Jean Paul reafirma suplência em chapa com Rafael Motta e cita “arranjo” com Lula, Lupi e Fátima por vaga

Postado em 22 de maio de 2026

O ex-senador Jean Paul Prates (PDT) reafirmou, em entrevista à 98 FM Natal nesta quinta-feira (21), sua vaga como primeiro suplente do pré-candidato Rafael Motta ao Senado Federal nas eleições de 2026. Segundo o ex-parlamentar, sua posição se sustenta devido a um “arranjo” com o presidente nacional do partido, Carlos Lupi, do presidente Lula (PT) e da governadora do Rio Grande do Norte, Fátima Bezerra (PT).
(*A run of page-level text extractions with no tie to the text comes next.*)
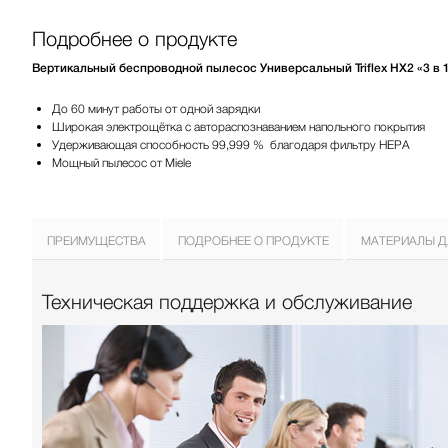
Подробнее о продукте
Вертикальный беспроводной пылесос Универсальный Triflex HX2 «3 в 
До 60 минут работы от одной зарядки
Широкая электрощётка с автораспознаванием напольного покрытия
Удерживающая способность 99,999 %
благодаря фильтру HEPA
Мощный пылесос от Miele
ПРЕИМУЩЕСТВА
ПОДРОБНЕЕ О ПРОДУКТЕ
МАТЕРИАЛЫ Д
Техническая поддержка и обслуживание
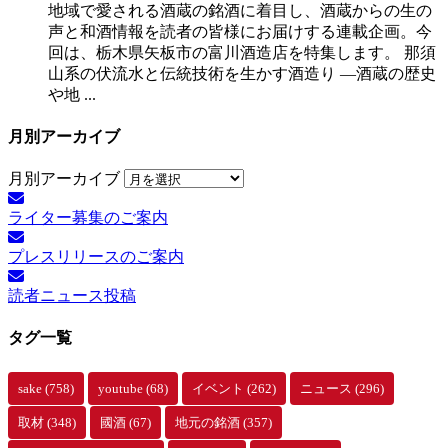
地域で愛される酒蔵の銘酒に着目し、酒蔵からの生の
声と和酒情報を読者の皆様にお届けする連載企画。今
回は、栃木県矢板市の富川酒造店を特集します。 那須
山系の伏流水と伝統技術を生かす酒造り ―酒蔵の歴史
や地 ...
月別アーカイブ
月別アーカイブ
ライター募集のご案内
プレスリリースのご案内
読者ニュース投稿
タグ一覧
sake
(758)
youtube
(68)
イベント
(262)
ニュース
(296)
取材
(348)
國酒
(67)
地元の銘酒
(357)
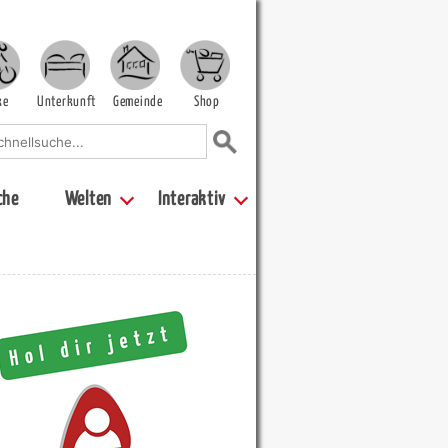
ke
Unterkunft
Gemeinde
Shop
che
Welten
Interaktiv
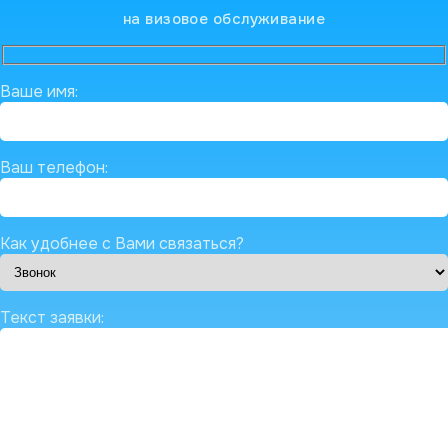
на визовое обслуживание
Ваше имя:
Ваш телефон:
Как удобнее с Вами связаться?
Текст заявки:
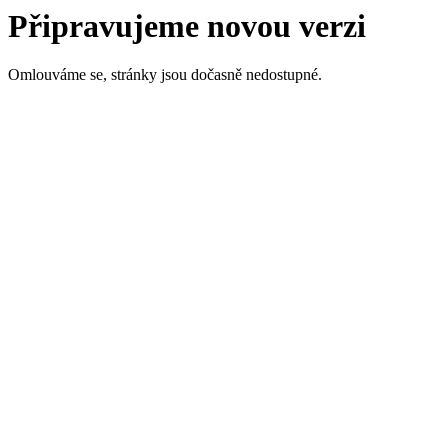
Připravujeme novou verzi
Omlouváme se, stránky jsou dočasně nedostupné.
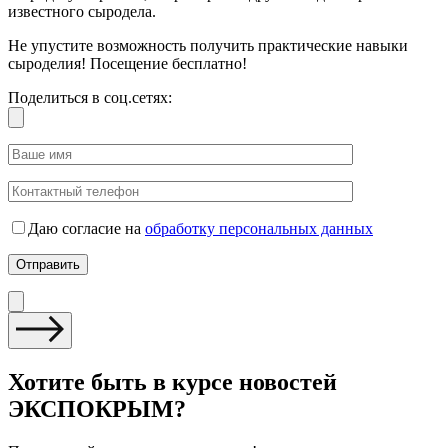
известного сыродела.
Не упустите возможность получить практические навыки
сыроделия! Посещение бесплатно!
Поделиться в соц.сетях:
Даю согласие на
обработку персональных данных
Хотите быть в курсе новостей
ЭКСПОКРЫМ?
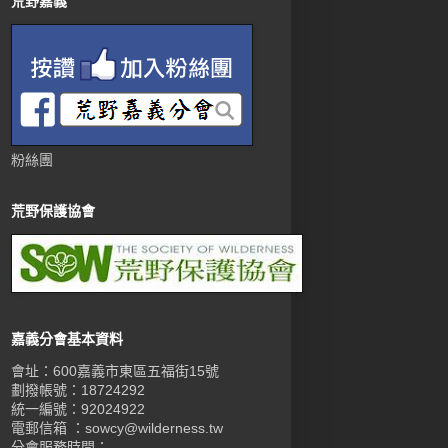
荒野嘉義
粉絲團
荒野保護協會
嘉義分會基本資料
會址：600嘉義市東區五福街15號
劃撥帳號：18724292
統一編號：92024922
電郵信箱 ：sowcy@wilderness.tw
分會服務時間：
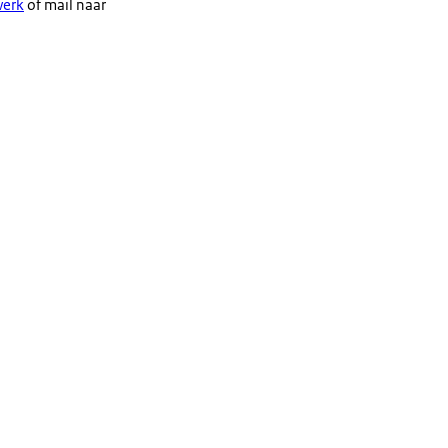
werk
of mail naar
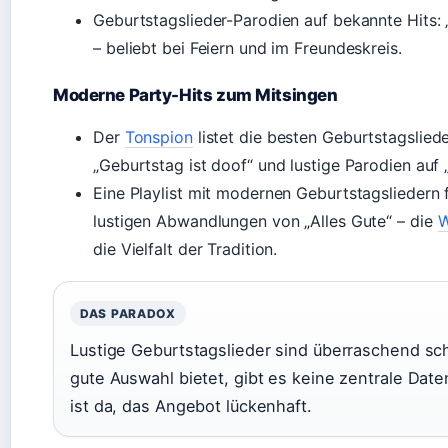
Geburtstagslieder-Parodien auf bekannte Hits: „
– beliebt bei Feiern und im Freundeskreis.
Moderne Party-Hits zum Mitsingen
Der
Tonspion
listet die besten Geburtstagsliede
„Geburtstag ist doof“ und lustige Parodien auf
Eine Playlist mit modernen Geburtstagsliedern 
lustigen Abwandlungen von „Alles Gute“ – die
W
die Vielfalt der Tradition.
DAS PARADOX
Lustige Geburtstagslieder sind überraschend sc
gute Auswahl bietet, gibt es keine zentrale Date
ist da, das Angebot lückenhaft.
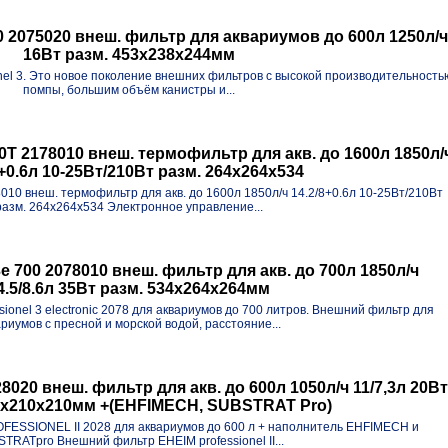
00 2075020 внеш. фильтр для аквариумов до 600л 1250л/ч
16Вт разм. 453x238x244мм
el 3. Это новое поколение внешних фильтров с высокой производительность
помпы, большим объём канистры и...
00T 2178010 внеш. термофильтр для акв. до 1600л 1850л/
8+0.6л 10-25Вт/210Вт разм. 264х264х534
8010 внеш. термофильтр для акв. до 1600л 1850л/ч 14.2/8+0.6л 10-25Вт/210Вт
разм. 264х264х534 Электронное управление...
3e 700 2078010 внеш. фильтр для акв. до 700л 1850л/ч
4.5/8.6л 35Вт разм. 534x264x264мм
ionel 3 electronic 2078 для аквариумов до 700 литров. Внешний фильтр для
ариумов с пресной и морской водой, расстояние...
028020 внеш. фильтр для акв. до 600л 1050л/ч 11/7,3л 20В
5x210x210мм +(EHFIMECH, SUBSTRAT Pro)
ESSIONEL II 2028 для аквариумов до 600 л + наполнитель EHFIMECH и
TRATpro Внешний фильтр EHEIM professionel II...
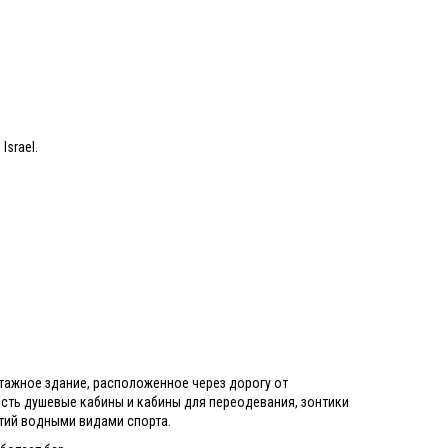
Israel.
тажное здание, расположенное через дорогу от
есть душевые кабины и кабины для переодевания, зонтики
ятий водными видами спорта.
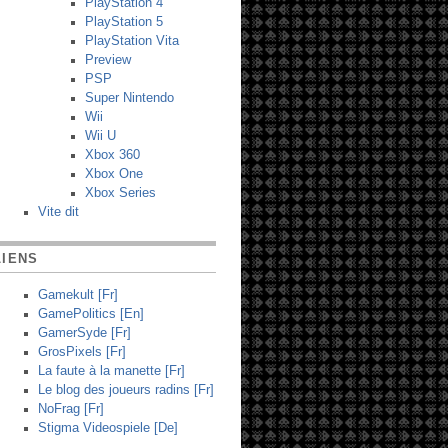
PlayStation 4
PlayStation 5
PlayStation Vita
Preview
PSP
Super Nintendo
Wii
Wii U
Xbox 360
Xbox One
Xbox Series
Vite dit
LIENS
Gamekult [Fr]
GamePolitics [En]
GamerSyde [Fr]
GrosPixels [Fr]
La faute à la manette [Fr]
Le blog des joueurs radins [Fr]
NoFrag [Fr]
Stigma Videospiele [De]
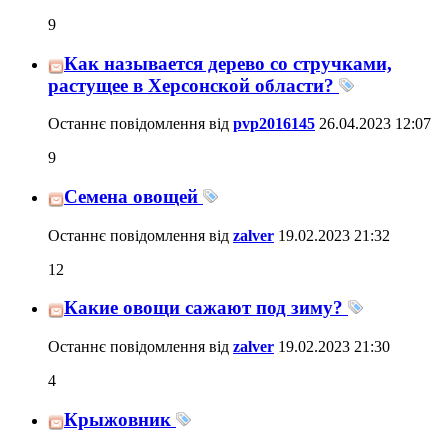
9
Как называется дерево со стручками,
растущее в Херсонской области?
Останнє повідомлення від
pvp2016145
26.04.2023
12:07
9
Семена овощей
Останнє повідомлення від
zalver
19.02.2023
21:32
12
Какие овощи сажают под зиму?
Останнє повідомлення від
zalver
19.02.2023
21:30
4
Крыжовник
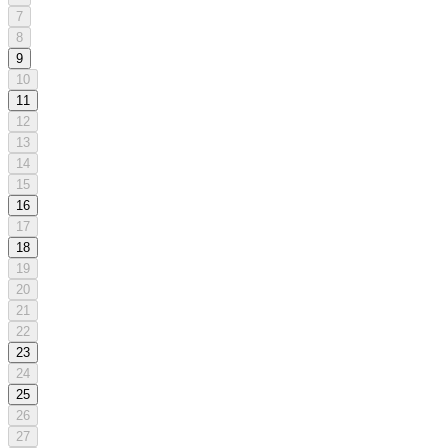
7
8
9
10
11
12
13
14
15
16
17
18
19
20
21
22
23
24
25
26
27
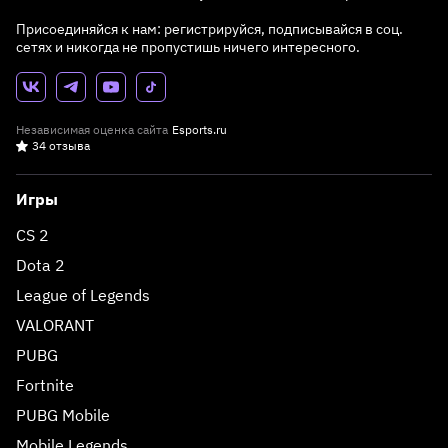
Присоединяйся к нам: регистрируйся, подписывайся в соц.
сетях и никогда не пропустишь ничего интересного.
Независимая оценка сайта
Esports.ru
34 отзыва
Игры
CS 2
Dota 2
League of Legends
VALORANT
PUBG
Fortnite
PUBG Mobile
Mobile Legends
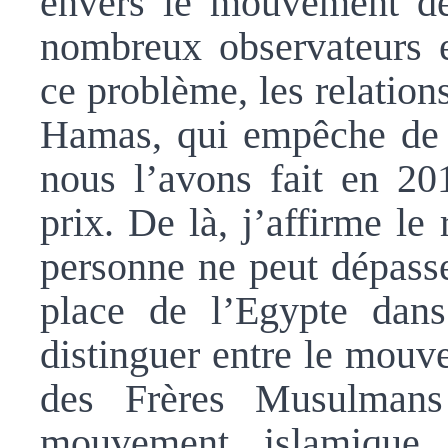
envers le mouvement de
nombreux observateurs e
ce problème, les relations
Hamas, qui empêche de 
nous l’avons fait en 20
prix. De là, j’affirme le
personne ne peut dépasser
place de l’Egypte dans 
distinguer entre le mou
des Frères Musulmans
mouvement islamique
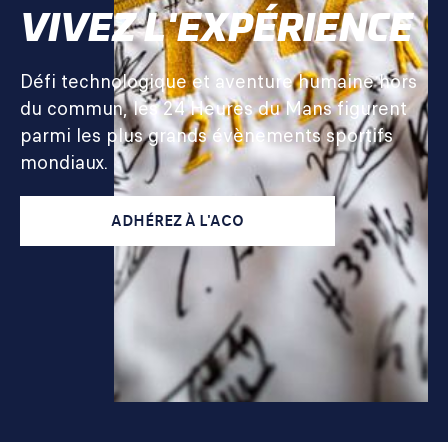
VIVEZ L'EXPÉRIENCE
Défi technologique et aventure humaine hors
du commun, les 24 Heures du Mans figurent
parmi les plus grands évènements sportifs
mondiaux.
ADHÉREZ À L'ACO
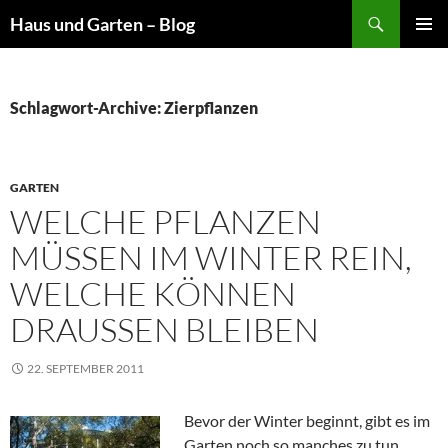
Suchen
Haus und Garten – Blog
ZUM
PRIMÄR
INHALT
MENÜ
SPRINGEN
Schlagwort-Archive: Zierpflanzen
GARTEN
WELCHE PFLANZEN
MÜSSEN IM WINTER REIN,
WELCHE KÖNNEN
DRAUSSEN BLEIBEN
22. SEPTEMBER 2011
Bevor der Winter beginnt, gibt es im
Garten noch so manches zu tun.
A declaração de Jean Paul surgiu após a avaliação interna de nomes de partidos da base governista, os quais afirmaram que o PDT já foi contemplado com a vaga de titular na chapa ao Senado. Por isso, outras legendas defendem maior divisão dos espaços políticos.

“Ricardo Motta estava presente. Dona Fátima ficou sabendo. Isso foi uma discussão interna depois. À noite do mesmo dia, Fátima veio aqui em casa e ficou sabendo disso. Então esse arranjo é conhecido de todos. E o presidente Lula veio a saber na semana seguinte, quando o presidente Lupi foi lá”, relembrou.

Prates defendeu sua posição como suplente ao afirmar que o PDT lançou uma chapa conjunta “inovadora”, na qual o objetivo é utilizar o capital político de Motta e o seu. Na visão dele, isso reforça que ambos são importantes para consolidar uma das vagas para o partido no Senado. Ainda de segundo Prates, ele e Motta foram citados em uma lista de candidatos durante reunião na quarta-feira (20) por Lula, em uma reunião com todos os presidentes do partido.

“A condição de sair da titularidade para o Rafael entrar foi fazer um mandato compartilhado, fazer campanha juntos, como titular e suplente, é uma forma inovadora que nós vamos desenvolver ainda, não está ainda na campanha, mas durante a campanha será desenvolvido, onde o cidadão vai escolher duas personagens importantes da política do Rio Grande do Norte, recente, para o mesmo, exatamente o uso correto da suplência.São parceiros que estão juntos e vão exercer o mandato conjuntamente. O PDT não é da federação, é isso que tem que ficar claro, o PT, nem o PC do B, nem o PV, não mandam no PDT”, explicou.

Questionado sobre a possibilidade de ceder sua suplência para que a base governista firme uma aliança com o PSDB (presidido pelo presidente da Assembleia Legislativa, Ezequiel Ferreira) nas eleições, ele negou, e disse que essa é uma negociação que cabe diretamente ao PT. Ele também destacou que os outros componentes da base governista deveriam buscar as suplências que pertencem a vereadora e pré-candidata Samanda Alves (PT), questionando a falta de procura.

“Cara, quem tem que se aproximar do PSDB, quem tem uma parceria histórica e confia no presidente da Assembleia, durante todo o governo, foi o governo do PT, não foi o PDT. Então abra lá uma suplência de Samanda, entendeu? Será que estão achando que Rafael vai se eleger e Samanda não? Eu não estou dizendo isso. Quem não está acreditando em Samanda é quem está vindo em cima da suplência do PDT”, disse.